__Tâche à réaliser__: Recopiez à l'identique l'ensemble des lignes figurant dans les données ci-dessous.
---- Données de travail
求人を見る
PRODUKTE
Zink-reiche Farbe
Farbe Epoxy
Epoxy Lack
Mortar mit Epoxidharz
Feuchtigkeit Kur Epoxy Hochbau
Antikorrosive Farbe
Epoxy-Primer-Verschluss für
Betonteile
--------
__Zone de réponse__:
求人を見る
PRODUKTE
Zink-reiche Farbe
Farbe Epoxy
Epoxy Lack
Mortar mit Epoxidharz
Feuchtigkeit Kur Epoxy Hochbau
Antikorrosive Farbe
Epoxy-Primer-Verschluss für
Betonteile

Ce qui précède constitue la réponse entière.